For reference, gelatin is about 85% water, and still manages to be a solid glob you can balance utensils on top of.
0: The stuff I had on hand is 20g powder to 118g water.
Realistic animation: http://www.cellimagelibrary.org/images/28234
More modern pictures are like so: http://www.conte.harvard.edu/news/2015/8/18/imaging-the-brai...
> how insanely chaotic a cell is
"how insanely high a cell's spatial and temporal entropy is"
And instead of:
> denoising the chaos.
> decompressing (interpreting) the spatio-temporal activity
For those interested, I recommend diving into some of the lab's earlier work as well as the work of Bill Bialek, Thomas's advisor, who formulated a lot of these theories for photon sensing in the eye decades ago.
Chapter 1 cover photon counting:
1. Photon counting in vision (Lectures W 8 Feb through W 22 Feb 2012)
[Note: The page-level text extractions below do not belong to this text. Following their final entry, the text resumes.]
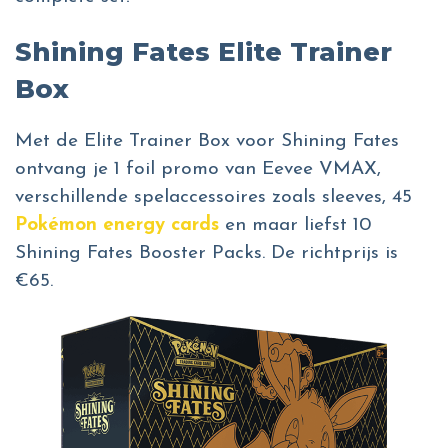
Shining Fates Elite Trainer
Box
Met de Elite Trainer Box voor Shining Fates
ontvang je 1 foil promo van Eevee VMAX,
verschillende spelaccessoires zoals sleeves, 45
Pokémon energy cards
en maar liefst 10
Shining Fates Booster Packs. De richtprijs is
€65.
In this Chapter, we will see that humans (and other animals) can detect the arrival of individual photons at the retina. Tracing through the many steps from photon arrival to perception we will see a sampling of the physics problems posed by biological systems, ranging from the dynamics of single molecules through amplification and adaptation in biochemical reaction networks, coding and computation in neural networks, all the way to learning and cognition. For photon counting some of these problems are solved, but even in this well studied case many problems are open and ripe for new theoretical and experimental work. The problem of photon counting also introduces us to methods and concepts of much broader applicability. We begin by exploring the phenomenology, aiming at the formulation of the key physics problems. By the end of the Chapter I hope to have formulated an approach to the exploration of biological systems more generally, and identified some of the larger questions that will occupy us in Chapters to come.
 Yang, L., Dolnik, M., Zhabotinsky, A. M., & Epstein, I. R. (2002). Spatial resonances and superposition patterns in a reaction-diffusion model with interacting Turing modes. Physical review letters, 88(20), 208303.
I think Thomas Gregor has some of the most precise biological measurements at the single molecular level.
The combination of the theory and precision measurements in studying the fly embryo by these people have resulted in very unique and creative progress in the field. From what I hear when they first started this work, the old-school developmental biologists thought what they were doing was absurd. They have successfully put a much more quantitative perspective back into biology.